The offer values NCBA at approximately KSh 110 billion ($855 million), representing one of the largest cross border banking transactions in African history. At KSh 105 per share, the offer is above the KSh 90 market price recorded at the time of the original January 2026 announcement.
The payment structure is a hybrid. Shareholders who accept will receive 80% of their consideration in Nedbank shares listed on the Johannesburg Stock Exchange, and 20% in cash at a rate of KSh 2,100 per 100 shares. Nedbank has also set a ceiling on the cash component: the cash amount will not exceed KSh 31.6 billion, up from the KSh 21.9 billion initially indicated, giving Nedbank more flexibility in receiving acceptances from small investors and institutions constrained from investing in JSE-listed companies.

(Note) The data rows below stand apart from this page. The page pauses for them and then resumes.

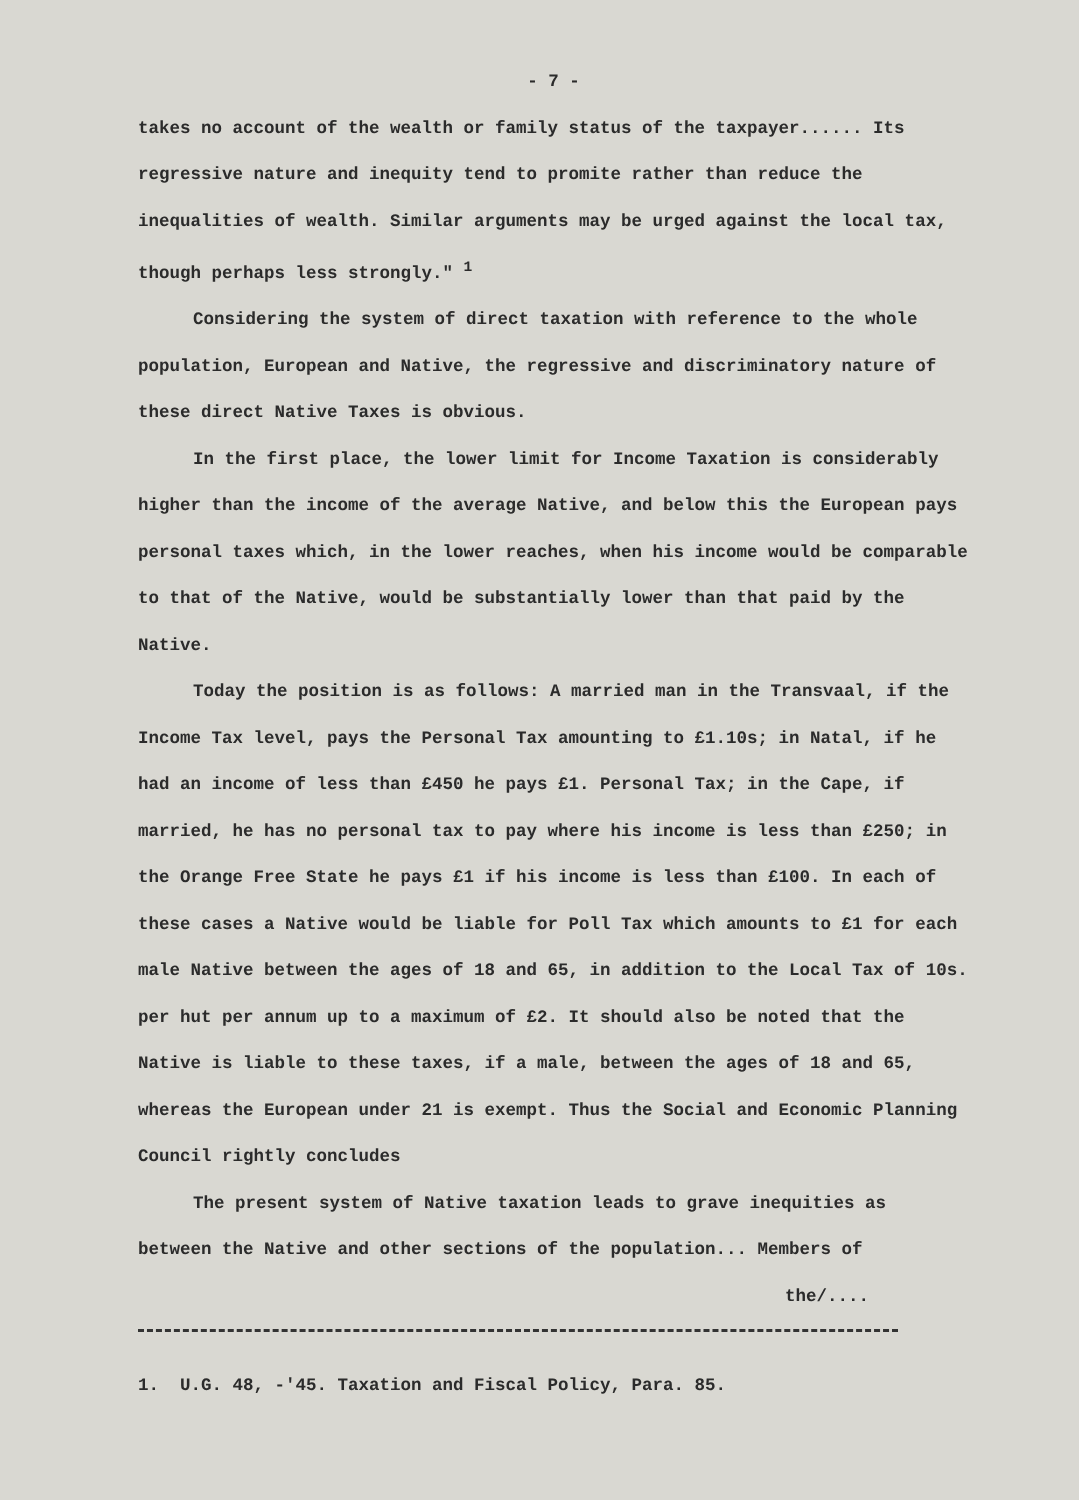- 7 -
takes no account of the wealth or family status of the taxpayer...... Its regressive nature and inequity tend to promite rather than reduce the inequalities of wealth. Similar arguments may be urged against the local tax, though perhaps less strongly." <sup>1</sup>
Considering the system of direct taxation with reference to the whole population, European and Native, the regressive and discriminatory nature of these direct Native Taxes is obvious.
In the first place, the lower limit for Income Taxation is considerably higher than the income of the average Native, and below this the European pays personal taxes which, in the lower reaches, when his income would be comparable to that of the Native, would be substantially lower than that paid by the Native.
Today the position is as follows: A married man in the Transvaal, if the Income Tax level, pays the Personal Tax amounting to £1.10s; in Natal, if he had an income of less than £450 he pays £1. Personal Tax; in the Cape, if married, he has no personal tax to pay where his income is less than £250; in the Orange Free State he pays £1 if his income is less than £100. In each of these cases a Native would be liable for Poll Tax which amounts to £1 for each male Native between the ages of 18 and 65, in addition to the Local Tax of 10s. per hut per annum up to a maximum of £2. It should also be noted that the Native is liable to these taxes, if a male, between the ages of 18 and 65, whereas the European under 21 is exempt. Thus the Social and Economic Planning Council rightly concludes
The present system of Native taxation leads to grave inequities as between the Native and other sections of the population... Members of
the/....
1. U.G. 48, -'45. Taxation and Fiscal Policy, Para. 85.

Retail investors holding fewer than 9,400 NCBA shares whose entitlement would result in fewer than 200 Nedbank shares are eligible for a full cash buyout at the flat rate of KSh 105 per share, removing the complexity of cross border share ownership for smaller portfolios.

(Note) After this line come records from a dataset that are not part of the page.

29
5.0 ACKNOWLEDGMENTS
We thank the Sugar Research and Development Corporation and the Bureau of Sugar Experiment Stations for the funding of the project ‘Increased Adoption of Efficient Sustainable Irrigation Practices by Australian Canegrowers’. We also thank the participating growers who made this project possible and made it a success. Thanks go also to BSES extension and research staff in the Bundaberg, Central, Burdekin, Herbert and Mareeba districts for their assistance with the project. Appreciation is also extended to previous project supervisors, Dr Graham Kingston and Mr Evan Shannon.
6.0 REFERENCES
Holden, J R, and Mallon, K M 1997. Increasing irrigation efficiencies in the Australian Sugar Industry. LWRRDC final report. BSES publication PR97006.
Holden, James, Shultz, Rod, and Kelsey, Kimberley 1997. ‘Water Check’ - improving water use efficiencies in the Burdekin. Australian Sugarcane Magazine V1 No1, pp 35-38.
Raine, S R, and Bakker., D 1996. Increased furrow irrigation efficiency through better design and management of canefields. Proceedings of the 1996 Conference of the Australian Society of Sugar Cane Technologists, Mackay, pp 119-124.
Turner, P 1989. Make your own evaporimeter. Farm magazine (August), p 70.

The deal’s completion target sits firmly in the calendar. Nedbank expects the buyout of NCBA to be completed by September 2026, by which time both banks are expected to have declared and paid their final dividends for the year ended December 2025. The transaction is expected to close within six to nine months of announcement, with completion targeted no later than Q3 2026.
For shareholders who do not tender their shares, the NSE listing continues. The remaining 34% of NCBA shares will continue to trade publicly on the Nairobi Securities Exchange, with NCBA retaining its brand, local leadership team, and independent governance structures. The 10 July 2026 closing date marks the end of the acceptance window.